4. The salesperson is always in follow-up mode: The salesperson finishes the demo, and gets the proverbial, “why don’t you send a proposal and follow up with me in a couple of weeks”. The prospect just put them in follow-up, otherwise known as chase mode. The salesperson thinks it’s the way of the world. There is another point of view on this. Harvard University recently completed a study with B to B buyers and found that 75% of the time, prospects have decided who to go with prior to a proposal being delivered. And 45% of the time they have decided who they will select before the buying process has even begun. What does this research reveal? That the salesperson should be able to get a decision from the prospect as soon as the demo is completed, prior to a proposal being sent, up to 75% of the time!
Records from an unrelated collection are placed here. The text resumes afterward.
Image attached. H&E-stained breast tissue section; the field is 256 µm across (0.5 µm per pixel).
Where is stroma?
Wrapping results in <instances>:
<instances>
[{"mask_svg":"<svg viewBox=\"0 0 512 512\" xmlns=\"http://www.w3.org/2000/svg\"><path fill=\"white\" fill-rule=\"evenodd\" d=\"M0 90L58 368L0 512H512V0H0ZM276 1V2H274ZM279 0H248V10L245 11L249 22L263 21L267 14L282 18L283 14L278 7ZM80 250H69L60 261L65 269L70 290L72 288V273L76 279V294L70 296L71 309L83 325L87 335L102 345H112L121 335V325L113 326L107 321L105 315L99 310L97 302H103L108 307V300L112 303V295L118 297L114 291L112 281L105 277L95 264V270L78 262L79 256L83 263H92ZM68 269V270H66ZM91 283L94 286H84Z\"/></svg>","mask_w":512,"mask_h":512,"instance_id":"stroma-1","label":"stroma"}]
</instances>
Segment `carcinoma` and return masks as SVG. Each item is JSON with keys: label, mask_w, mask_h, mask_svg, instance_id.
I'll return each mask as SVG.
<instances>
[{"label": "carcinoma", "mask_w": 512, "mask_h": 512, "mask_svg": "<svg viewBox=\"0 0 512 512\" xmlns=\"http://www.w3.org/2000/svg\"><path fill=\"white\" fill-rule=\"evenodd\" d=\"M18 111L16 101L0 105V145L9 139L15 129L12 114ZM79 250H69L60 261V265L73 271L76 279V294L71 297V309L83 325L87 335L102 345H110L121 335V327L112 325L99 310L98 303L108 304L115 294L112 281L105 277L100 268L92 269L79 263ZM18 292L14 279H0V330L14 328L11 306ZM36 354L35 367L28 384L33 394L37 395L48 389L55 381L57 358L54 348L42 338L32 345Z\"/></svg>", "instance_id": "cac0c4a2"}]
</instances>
Here’s the reason why the salesperson can’t do that now:
5. The salesperson doesn’t run an adequate discovery process. When a prospect agrees to a demo, the salesperson usually gets so excited that they conduct the demo without uncovering the problems the prospect wants solved, the goals they might have, the people involved, or the money they are willing to invest. As a result of not having this information prior to the demo, not only can’t they close, but the demo itself is not as effective as it could be. They missed their one big opportunity. The salesperson is left to throw the kitchen sink at them and overwhelm them with features and functionality! Running a strong discovery or pre-discovery before the demo will help solve these problems.